When I was visiting Vacation City last year I took my car - which needed an oil change - to the car dealer.  They gave me quote for a lot of unanticipated work which was going to cost about 6X what I expected to pay.  Aghast, my worst suspicions confirmed, I fled.  It would have been cheaper to just buy a new car than submit to their suggested maintenance.  

I chose a company at random out of the phone book and they did the work - they were reasonably priced and fair.  I believed them when they told me what needed to be done so I did whatever they recommended.  I liked the owner.  We talked for a while about Vacation City and he was a good source of information.

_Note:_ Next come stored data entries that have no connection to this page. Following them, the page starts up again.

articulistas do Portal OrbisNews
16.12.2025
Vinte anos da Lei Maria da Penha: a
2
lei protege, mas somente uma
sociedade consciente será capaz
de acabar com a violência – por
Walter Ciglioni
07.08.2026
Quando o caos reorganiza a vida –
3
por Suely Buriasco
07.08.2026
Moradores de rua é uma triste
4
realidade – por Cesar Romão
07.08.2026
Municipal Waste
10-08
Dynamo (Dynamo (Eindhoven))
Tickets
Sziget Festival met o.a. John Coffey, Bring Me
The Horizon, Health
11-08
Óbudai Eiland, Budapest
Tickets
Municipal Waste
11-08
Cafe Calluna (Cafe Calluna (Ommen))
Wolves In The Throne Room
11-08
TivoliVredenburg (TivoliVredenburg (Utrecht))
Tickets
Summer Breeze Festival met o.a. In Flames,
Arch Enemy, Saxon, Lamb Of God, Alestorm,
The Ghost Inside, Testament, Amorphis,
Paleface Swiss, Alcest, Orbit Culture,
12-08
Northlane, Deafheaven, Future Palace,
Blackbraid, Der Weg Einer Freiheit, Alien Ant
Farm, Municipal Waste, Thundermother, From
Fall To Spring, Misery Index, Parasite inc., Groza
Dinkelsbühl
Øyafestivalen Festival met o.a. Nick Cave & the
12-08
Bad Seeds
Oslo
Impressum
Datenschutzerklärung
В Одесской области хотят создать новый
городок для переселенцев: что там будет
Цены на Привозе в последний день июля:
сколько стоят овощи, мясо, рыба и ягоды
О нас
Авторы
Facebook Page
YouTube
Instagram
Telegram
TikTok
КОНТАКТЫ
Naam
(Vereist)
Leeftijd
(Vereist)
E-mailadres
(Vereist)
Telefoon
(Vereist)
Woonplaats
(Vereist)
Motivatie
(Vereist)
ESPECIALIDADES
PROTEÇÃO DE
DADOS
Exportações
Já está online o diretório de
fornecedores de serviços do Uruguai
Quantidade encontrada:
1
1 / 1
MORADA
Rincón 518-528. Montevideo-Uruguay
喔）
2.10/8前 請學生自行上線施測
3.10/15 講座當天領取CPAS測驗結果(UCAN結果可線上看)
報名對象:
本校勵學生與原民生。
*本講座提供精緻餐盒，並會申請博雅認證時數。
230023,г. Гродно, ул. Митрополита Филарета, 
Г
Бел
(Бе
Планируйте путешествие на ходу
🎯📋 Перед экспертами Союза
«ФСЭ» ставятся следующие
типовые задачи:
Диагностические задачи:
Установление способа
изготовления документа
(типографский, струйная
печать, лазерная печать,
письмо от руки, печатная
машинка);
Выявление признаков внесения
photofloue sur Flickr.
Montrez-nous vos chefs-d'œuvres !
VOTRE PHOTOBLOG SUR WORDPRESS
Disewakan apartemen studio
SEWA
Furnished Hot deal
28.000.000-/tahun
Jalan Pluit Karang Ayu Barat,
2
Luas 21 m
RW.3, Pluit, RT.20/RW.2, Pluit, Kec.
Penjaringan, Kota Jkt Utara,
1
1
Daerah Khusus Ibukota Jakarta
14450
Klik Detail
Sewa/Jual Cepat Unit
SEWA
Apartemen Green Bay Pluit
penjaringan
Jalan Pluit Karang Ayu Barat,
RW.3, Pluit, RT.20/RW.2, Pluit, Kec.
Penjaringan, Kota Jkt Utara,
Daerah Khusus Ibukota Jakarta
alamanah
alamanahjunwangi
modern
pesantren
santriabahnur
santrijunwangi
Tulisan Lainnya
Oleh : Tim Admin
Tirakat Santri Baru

I walked into his store today and re-introduced myself.  It took him a minute but he remembered who I was.  As he was writing up my work order I mentioned that a broken light fixture that he replaced last year had broken again.  Being as I own a Very Expensive Car it comes chock-a-block full of Very Expensive Parts.  I asked if he would call the Very Expensive Car Dealer to see if they could "do anything" besides collapse in laughter that someone would ask them to do something like stand behind their Very Expensive Parts.  I was OK with it, really - it wasn't his fault that the Very Expensive Part was a piece of crap in disguise.

I got back.

"Well, I called the dealer," he said.  "And they're really not going to do anything."

I laughed.  "Why doesn't that surprise me?" I said.  "Isn't that their motto: 'We really don't do anything.' "  I wasn't sure what I was going to do about the broken light fixture but I sure wasn't going to lose any sleep over it.

"We're going to take care of it," he said.  "We've ordered the part.  Come by in a few days and we'll put it in for you.  We think that our work should last more than a few months."

How about them apples?  You think that guy has a customer for life?  I didn't ask for this and I wasn't going to ask for this but he did the right thing.

I'm going to put in the top of the line Johnson Rod my next visit.